In a memo to Secretary of State John Kerry, Obama said he has determined that supplying defense equipment and services “will strengthen the security of the United States and promote world peace.” The move doesn’t immediately provide new assistance to Somalia, but allows Kerry to consider taking that step in the future.

Somalia is trying to preserve fragile progress toward establishing its first functional government after two decades of chaos. The U.S. formally recognized the African nation’s new government in January — the first time the U.S. had recognized a Somali government since 1991, when warlords overthrew longtime dictator Siad Barre and then turned on one another.

“The United States is committed to being a long-term partner in assisting the defense forces in Somalia defense to become a professional military force,” said National Security Council spokeswoman Caitlin Hayden.

A relative peace has returned to Somalia’s war-battered capital of Mogadishu since African Union forces ousted al-Shabab — a militant group loosely associated with al-Qaida — from the city over 18 months ago. But al-Shabab rebels are not yet defeated, and the U.S. remains concerned about the threat the group could pose to the region’s stability. The U.S. designated al-Shabab a terrorist group in 2008.

Obama’s decision was not tied to any new threat assessment in Somalia, said a senior administration official, who was not authorized to discuss security assessments publicly and spoke on condition of anonymity.

## TASK 1
Report every line of the rows that contains the string "getRoughness".
The Somalia article and the rows come from unrelated sources.

[Saved data entries]
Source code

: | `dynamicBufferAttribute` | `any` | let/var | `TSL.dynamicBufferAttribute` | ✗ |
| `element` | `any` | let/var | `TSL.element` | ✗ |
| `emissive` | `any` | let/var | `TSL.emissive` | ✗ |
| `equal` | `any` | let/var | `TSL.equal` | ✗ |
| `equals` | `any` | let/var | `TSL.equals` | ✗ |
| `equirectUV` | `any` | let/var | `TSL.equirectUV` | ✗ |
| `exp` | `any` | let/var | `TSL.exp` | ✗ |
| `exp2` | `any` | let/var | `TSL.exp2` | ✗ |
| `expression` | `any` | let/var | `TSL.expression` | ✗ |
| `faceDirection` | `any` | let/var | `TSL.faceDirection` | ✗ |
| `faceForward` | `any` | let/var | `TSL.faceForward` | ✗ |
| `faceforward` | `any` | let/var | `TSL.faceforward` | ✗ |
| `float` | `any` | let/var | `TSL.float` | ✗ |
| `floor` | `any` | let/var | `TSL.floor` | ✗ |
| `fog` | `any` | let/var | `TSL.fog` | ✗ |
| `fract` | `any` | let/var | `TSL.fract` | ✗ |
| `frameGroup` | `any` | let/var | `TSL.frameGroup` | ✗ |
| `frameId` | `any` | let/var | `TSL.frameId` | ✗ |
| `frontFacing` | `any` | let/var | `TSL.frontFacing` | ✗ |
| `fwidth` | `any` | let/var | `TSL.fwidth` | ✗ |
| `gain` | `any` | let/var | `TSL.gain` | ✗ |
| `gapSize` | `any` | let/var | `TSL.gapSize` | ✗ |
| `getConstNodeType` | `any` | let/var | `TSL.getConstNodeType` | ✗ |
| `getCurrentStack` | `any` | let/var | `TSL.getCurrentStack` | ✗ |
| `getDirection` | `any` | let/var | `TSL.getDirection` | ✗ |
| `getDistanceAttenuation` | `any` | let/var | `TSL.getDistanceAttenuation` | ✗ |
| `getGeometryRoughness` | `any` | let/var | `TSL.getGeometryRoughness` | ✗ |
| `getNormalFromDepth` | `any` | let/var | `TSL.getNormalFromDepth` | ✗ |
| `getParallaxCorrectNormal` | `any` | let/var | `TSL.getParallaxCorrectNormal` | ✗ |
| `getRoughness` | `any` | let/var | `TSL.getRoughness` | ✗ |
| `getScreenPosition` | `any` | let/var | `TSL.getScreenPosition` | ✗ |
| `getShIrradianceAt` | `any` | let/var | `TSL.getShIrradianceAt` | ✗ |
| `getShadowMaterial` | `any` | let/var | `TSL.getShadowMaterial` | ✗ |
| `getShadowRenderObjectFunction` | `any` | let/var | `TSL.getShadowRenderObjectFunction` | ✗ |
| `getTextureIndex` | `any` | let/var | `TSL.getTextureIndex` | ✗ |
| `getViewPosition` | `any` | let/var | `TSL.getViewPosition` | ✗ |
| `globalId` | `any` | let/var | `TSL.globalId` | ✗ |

## TASK 2
Print the passage of the Somalia article starting with "In a memo to" and going on through "spokeswoman Caitlin Hayden.".

## WRITTEN RESPONSE 1
| `getRoughness` | `any` | let/var | `TSL.getRoughness` | ✗ |

## WRITTEN RESPONSE 2
In a memo to Secretary of State John Kerry, Obama said he has determined that supplying defense equipment and services “will strengthen the security of the United States and promote world peace.” The move doesn’t immediately provide new assistance to Somalia, but allows Kerry to consider taking that step in the future.

Somalia is trying to preserve fragile progress toward establishing its first functional government after two decades of chaos. The U.S. formally recognized the African nation’s new government in January — the first time the U.S. had recognized a Somali government since 1991, when warlords overthrew longtime dictator Siad Barre and then turned on one another.

“The United States is committed to being a long-term partner in assisting the defense forces in Somalia defense to become a professional military force,” said National Security Council spokeswoman Caitlin Hayden.